Personal information
- Born: 21 September 1967 (age 58) Hackney, London

Sport
- Sport: Field hockey
- Position: Forward

Senior career
- Years: Team / Caps / Goals
- 1986–2003: Old Loughtonians / - / -
- 2003–2010: Cannock / - / -

National team
- Years: Team / Caps / Goals
- –: England & Great Britain / 196 / (58)

Medal record
Men's field hockey
Representing England
European Championship
| Bronze medal – third place | 1995 Dublin | Team |

= Nick Thompson (field hockey) =

British field hockey player

Nicholas Thompson (born 21 September 1967) is a British former field hockey player who competed in the 1996 Summer Olympics. He gained 196 caps and scored 58 goals.

== Biography ==
Thompson, born in Hackney, only picked up a hockey stick in 1981 aged 14 but by 1983 was representing the England U16 team.

Thompson played club hockey for Old Loughtonians Hockey Club in the Men's England Hockey League from 1986 and was involved in the Seoul 1988 Olympic training squad. He was selected for the 1990 Men's Hockey World Cup. After missing selection for the 1992 Olympics he was added to the squad for the 1994 Men's Hockey World Cup.

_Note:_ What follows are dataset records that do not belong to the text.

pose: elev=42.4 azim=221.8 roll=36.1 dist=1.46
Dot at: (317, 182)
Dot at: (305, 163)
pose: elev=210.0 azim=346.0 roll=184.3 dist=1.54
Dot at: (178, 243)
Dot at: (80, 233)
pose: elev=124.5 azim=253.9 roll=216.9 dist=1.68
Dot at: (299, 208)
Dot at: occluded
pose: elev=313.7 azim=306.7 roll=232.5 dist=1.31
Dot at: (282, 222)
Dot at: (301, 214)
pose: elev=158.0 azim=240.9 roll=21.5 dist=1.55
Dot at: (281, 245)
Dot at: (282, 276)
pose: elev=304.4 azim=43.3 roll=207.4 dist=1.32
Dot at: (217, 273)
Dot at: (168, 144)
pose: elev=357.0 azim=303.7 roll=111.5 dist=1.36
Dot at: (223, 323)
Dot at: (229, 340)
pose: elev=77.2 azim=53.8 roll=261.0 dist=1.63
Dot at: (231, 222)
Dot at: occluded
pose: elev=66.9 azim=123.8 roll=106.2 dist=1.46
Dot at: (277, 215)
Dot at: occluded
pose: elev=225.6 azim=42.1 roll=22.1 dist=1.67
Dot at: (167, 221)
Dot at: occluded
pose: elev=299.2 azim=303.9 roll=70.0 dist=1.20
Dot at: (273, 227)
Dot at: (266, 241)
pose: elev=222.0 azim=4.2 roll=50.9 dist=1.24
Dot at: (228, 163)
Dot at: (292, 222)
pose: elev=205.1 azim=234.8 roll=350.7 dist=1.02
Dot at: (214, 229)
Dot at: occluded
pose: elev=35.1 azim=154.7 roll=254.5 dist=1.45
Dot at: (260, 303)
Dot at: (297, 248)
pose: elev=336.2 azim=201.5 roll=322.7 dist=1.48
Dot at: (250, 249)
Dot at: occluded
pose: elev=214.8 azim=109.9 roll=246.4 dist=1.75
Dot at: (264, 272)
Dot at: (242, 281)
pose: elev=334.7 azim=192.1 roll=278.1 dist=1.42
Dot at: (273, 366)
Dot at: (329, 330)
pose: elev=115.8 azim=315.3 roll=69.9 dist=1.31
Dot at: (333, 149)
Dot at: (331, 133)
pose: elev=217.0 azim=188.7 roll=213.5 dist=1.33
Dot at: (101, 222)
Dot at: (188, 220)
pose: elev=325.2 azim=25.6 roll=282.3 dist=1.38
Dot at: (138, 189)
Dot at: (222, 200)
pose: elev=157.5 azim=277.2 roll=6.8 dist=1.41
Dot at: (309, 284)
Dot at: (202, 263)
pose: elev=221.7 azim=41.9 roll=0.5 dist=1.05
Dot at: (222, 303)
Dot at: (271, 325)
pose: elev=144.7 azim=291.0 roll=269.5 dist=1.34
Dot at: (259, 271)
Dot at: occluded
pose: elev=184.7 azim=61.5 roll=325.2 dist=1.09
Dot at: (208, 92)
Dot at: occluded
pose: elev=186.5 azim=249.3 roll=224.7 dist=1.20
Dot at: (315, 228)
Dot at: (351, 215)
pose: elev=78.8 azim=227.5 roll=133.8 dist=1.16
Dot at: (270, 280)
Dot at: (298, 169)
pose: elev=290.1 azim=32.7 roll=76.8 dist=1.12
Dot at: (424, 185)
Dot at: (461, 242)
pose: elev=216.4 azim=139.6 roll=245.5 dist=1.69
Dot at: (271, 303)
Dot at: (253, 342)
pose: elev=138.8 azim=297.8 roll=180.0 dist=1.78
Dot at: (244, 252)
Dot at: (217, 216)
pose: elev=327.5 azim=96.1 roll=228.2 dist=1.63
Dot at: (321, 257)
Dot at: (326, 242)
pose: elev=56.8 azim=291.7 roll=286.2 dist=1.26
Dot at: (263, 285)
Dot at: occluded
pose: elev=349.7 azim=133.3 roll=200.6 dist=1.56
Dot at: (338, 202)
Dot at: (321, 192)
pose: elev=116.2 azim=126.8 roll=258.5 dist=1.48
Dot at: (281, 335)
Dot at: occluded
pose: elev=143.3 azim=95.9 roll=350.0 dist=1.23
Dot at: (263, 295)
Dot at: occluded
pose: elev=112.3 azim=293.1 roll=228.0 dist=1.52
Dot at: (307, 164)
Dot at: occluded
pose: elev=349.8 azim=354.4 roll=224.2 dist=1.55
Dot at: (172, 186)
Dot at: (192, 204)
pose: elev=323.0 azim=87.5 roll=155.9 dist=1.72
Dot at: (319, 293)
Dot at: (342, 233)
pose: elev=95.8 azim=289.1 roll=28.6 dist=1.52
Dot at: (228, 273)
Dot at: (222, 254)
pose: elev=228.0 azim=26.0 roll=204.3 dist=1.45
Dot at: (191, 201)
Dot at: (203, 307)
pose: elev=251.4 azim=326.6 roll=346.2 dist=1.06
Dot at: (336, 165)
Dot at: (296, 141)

Still at Old Loughtonians he was selected for the 1996 Olympic Games in Atlanta and participated in the 1998 Men's Hockey World Cup.

Thompson left Old Loughtonians to join Cannock and experienced a legue title success during the 2003–04 England Hockey League season and in 2010 would become the England Hockey leagues all–time record scorer with 280 goals.

Thompson coached after finishing his playing career and coached the U21 England U21 squad from 2006 until 2008. In 2010 coached Cambridge City Hockey Club to National League status.